Vendredi 15 avril 2011
Désaccord entre Sarkozy et les patrons
Irritation, mécontentement, désaccord. C’est la nouvelle trilogie entre le patronat et Nicolas Sarkozy. Il paraît loin, le temps de l’idylle, de la communion, du soutien. Loin, le temps de la nuit du Fouquet’s. Loin, le temps où Sarkozy s’invitait à l’université d’été du Medef, embrassait Laurence Parisot, qu’il avait connue sur les bancs de Sciences-Po, où elle fut une bien meilleure élève que lui. Sarkozy était le candidat idéal du patronat, il comprenait, lui, les logiques économiques de la mondialisation ; cet ancien avocat d’affaires n’avait pas les réflexes colbertistes d’un technocrate comme Chirac.
Désormais, les thèmes de discorde se multiplient. Le patron rejette le projet prime contre dividende. Mais Laurence Parisot – et Christine Lagarde – montent aussi au créneau lorsque Claude Guéant se propose de réduire l’immigration légale. Les mêmes patrons ne cachent pas leur déception quand Sarkozy supprime le bouclier fiscal sans abattre l’ISF. Ces conflits successifs sont logiques. Cohérents même. Ils sont le produit des contradictions nées de la mondialisation.
Les actionnaires des entreprises du Cac 40 se partageront cette année 41 milliards d’euros. Colossal gâteau. D’autant plus appétissant que les salariés se serrent la ceinture depuis des années. Et voient leur pouvoir d’achat baisser à cause de la hausse des produits alimentaires, de l’essence et de l’immobilier. Mais l’essentiel des bénéfices des entreprises du Cac 40 provient de leurs activités dans les pays émergents. Où les salaires sont bien inférieurs à ceux des Français. Ces mêmes entreprises n’ont aucune envie de donner plus d’argent à des salariés français qui, à leurs yeux, coûtent déjà trop cher, comparés à leurs homologues turcs ou chinois. Mais ces derniers ne votent pas pour la présidentielle de 2012. Même chose pour l’immigration. Les 200 000 entrées légales chaque année se retrouvent ensuite sur le marché de l’emploi. Beaucoup deviennent des chômeurs ou acceptent des postes mal payés. Ce flux permanent – auquel il faut ajouter les clandestins – permet au patronat de ne pas augmenter les salaires dans les secteurs économiques où on manque de main-d’œuvre. De maintenir les profits à flot.

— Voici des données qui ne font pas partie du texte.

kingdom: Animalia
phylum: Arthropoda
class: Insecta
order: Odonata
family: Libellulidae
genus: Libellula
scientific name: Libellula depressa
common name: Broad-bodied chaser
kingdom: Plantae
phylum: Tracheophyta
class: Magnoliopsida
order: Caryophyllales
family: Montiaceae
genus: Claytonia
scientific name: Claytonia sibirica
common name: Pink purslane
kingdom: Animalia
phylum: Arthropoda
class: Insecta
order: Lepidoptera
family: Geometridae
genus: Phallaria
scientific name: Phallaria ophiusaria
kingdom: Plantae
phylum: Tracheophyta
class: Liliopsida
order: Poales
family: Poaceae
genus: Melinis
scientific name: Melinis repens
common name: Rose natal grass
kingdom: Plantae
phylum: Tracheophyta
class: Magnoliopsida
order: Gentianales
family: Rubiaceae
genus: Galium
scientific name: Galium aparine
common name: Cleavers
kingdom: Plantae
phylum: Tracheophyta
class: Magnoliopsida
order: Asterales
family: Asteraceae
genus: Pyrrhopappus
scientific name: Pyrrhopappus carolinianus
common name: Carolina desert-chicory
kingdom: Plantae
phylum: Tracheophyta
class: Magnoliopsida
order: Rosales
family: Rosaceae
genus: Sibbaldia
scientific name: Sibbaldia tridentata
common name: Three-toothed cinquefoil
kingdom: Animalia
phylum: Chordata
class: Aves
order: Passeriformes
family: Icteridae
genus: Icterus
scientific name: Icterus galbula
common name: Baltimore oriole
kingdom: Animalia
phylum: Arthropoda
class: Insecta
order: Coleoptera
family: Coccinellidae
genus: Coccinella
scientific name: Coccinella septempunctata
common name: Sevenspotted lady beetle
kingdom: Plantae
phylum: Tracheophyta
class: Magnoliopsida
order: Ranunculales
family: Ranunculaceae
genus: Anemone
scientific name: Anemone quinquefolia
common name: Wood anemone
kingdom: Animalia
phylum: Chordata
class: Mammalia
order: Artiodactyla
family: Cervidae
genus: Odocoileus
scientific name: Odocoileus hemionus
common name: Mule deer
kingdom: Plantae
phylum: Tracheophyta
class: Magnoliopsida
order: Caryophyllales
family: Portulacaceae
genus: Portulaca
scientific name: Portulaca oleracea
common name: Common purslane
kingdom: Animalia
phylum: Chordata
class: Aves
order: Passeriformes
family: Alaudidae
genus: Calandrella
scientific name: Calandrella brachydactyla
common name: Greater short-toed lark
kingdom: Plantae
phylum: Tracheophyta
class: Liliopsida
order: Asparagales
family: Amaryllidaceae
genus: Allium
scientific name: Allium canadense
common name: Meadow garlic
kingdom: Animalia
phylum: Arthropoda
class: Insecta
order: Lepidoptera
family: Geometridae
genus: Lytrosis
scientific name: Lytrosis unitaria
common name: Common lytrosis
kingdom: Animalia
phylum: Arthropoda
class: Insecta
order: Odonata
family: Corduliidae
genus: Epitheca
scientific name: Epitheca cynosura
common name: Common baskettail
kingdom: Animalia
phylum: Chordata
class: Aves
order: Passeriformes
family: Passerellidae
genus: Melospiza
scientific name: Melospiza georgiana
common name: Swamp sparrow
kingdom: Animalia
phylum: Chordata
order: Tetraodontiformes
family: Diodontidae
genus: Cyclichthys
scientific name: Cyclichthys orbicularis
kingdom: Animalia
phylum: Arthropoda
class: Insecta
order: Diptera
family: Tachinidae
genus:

C’est l’armée de réserve du capitalisme, disait Marx. Mais l’électorat populaire exige de Sarkozy qu’il ferme les robinets de l’immigration.
Enfin, l’ISF, qui n’existe plus dans la plupart des pays européens. La libération des mouvements de capitaux en Europe et dans le monde a permis à beaucoup de grands patrons – dont les revenus ont décuplé, à l’exemple de leurs homologues américains – de mettre leur fortune à l’abri du fisc français. Voir un Président de droite, leur ami personnel parfois, inventer une exit tax qui touche justement ceux qui transfèrent leurs fonds à l’étranger les exaspère. Pour beaucoup d’entre eux, le sort en est jeté : ils soutiendront – discrètement – Dominique Strauss-Kahn. Le capitalisme était si beau sous la gauche.